◆ What you will do: Report every line of the records that contains the word "Cohabitation".

::: Records supplied

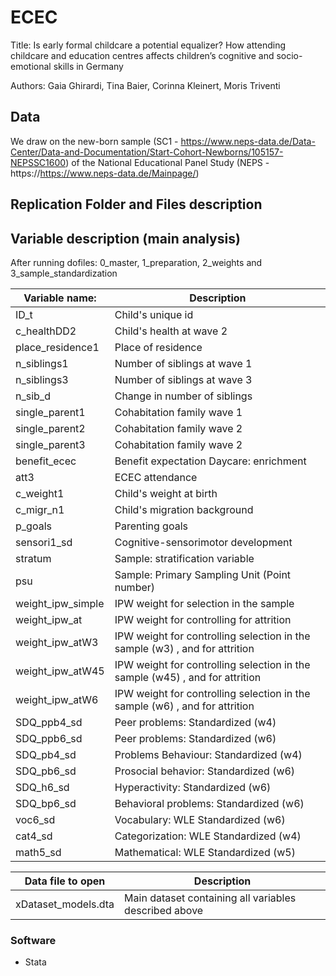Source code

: # ECEC

Title: Is early formal childcare a potential equalizer?
How attending childcare and education centres affects children’s cognitive and socio-emotional skills in Germany

Authors: Gaia Ghirardi, Tina Baier, Corinna Kleinert, Moris Triventi

## Data 

We draw on the new-born sample (SC1 - https://www.neps-data.de/Data-Center/Data-and-Documentation/Start-Cohort-Newborns/105157-NEPSSC1600) of the National Educational Panel Study (NEPS - https://https://www.neps-data.de/Mainpage/)

## Replication Folder and Files description

## Variable description (main analysis)

After running dofiles: 0_master, 1_preparation, 2_weights and 3_sample_standardization

| Variable name:     |  Description                                                                      |  
|--------------------|-----------------------------------------------------------------------------------|            
| ID_t               | Child's unique id                                                                 | 
| c_healthDD2        | Child's health at wave 2                                                          |
| place_residence1   | Place of residence                                                                |
| n_siblings1        | Number of siblings at wave 1                                                      |
| n_siblings3        | Number of siblings at wave 3                                                      |
| n_sib_d            | Change in number of siblings                                                      |
| single_parent1     | Cohabitation family wave 1                                                        |
| single_parent2     | Cohabitation family wave 2                                                        |  
| single_parent3     | Cohabitation family wave 2                                                        |
| benefit_ecec       | Benefit expectation Daycare: enrichment                                           |
| att3               | ECEC attendance                                                                   |
| c_weight1          | Child's weight at birth                                                           |
| c_migr_n1          | Child's migration background                                                      |
| p_goals            | Parenting goals                                                                   |
| sensori1_sd        | Cognitive-sensorimotor development                                                |          
| stratum            | Sample: stratification variable                                                   |
| psu                | Sample: Primary Sampling Unit (Point number)                                      |
| weight_ipw_simple  | IPW weight for selection in the sample                                            |
| weight_ipw_at      | IPW weight for controlling for attrition                                          |
| weight_ipw_atW3    | IPW weight for controlling selection in the sample (w3) , and for attrition       |
| weight_ipw_atW45   | IPW weight for controlling selection in the sample (w45) , and for attrition      |
| weight_ipw_atW6    | IPW weight for controlling selection in the sample (w6) , and for attrition       |
| SDQ_ppb4_sd        | Peer problems: Standardized (w4)                                                  |
| SDQ_ppb6_sd        | Peer problems: Standardized (w6)                                                  |
| SDQ_pb4_sd         | Problems Behaviour: Standardized (w4)                                             |    
| SDQ_pb6_sd         |  Prosocial behavior: Standardized (w6)                                            | 
| SDQ_h6_sd          | Hyperactivity: Standardized (w6)                                                  |
| SDQ_bp6_sd         | Behavioral problems: Standardized (w6)                                            |
| voc6_sd            |  Vocabulary: WLE Standardized (w6)                                                |
| cat4_sd            |  Categorization: WLE Standardized (w4)                                            |
| math5_sd           |  Mathematical: WLE Standardized (w5)                                              |

| Data file to open   | Description                                                       |  
|---------------------|-------------------------------------------------------------------|
| xDataset_models.dta | Main dataset containing all variables described above             |


### Software 

- Stata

::::::

◆ Answer below:
| single_parent1     | Cohabitation family wave 1                                                        |
| single_parent2     | Cohabitation family wave 2                                                        |  
| single_parent3     | Cohabitation family wave 2                                                        |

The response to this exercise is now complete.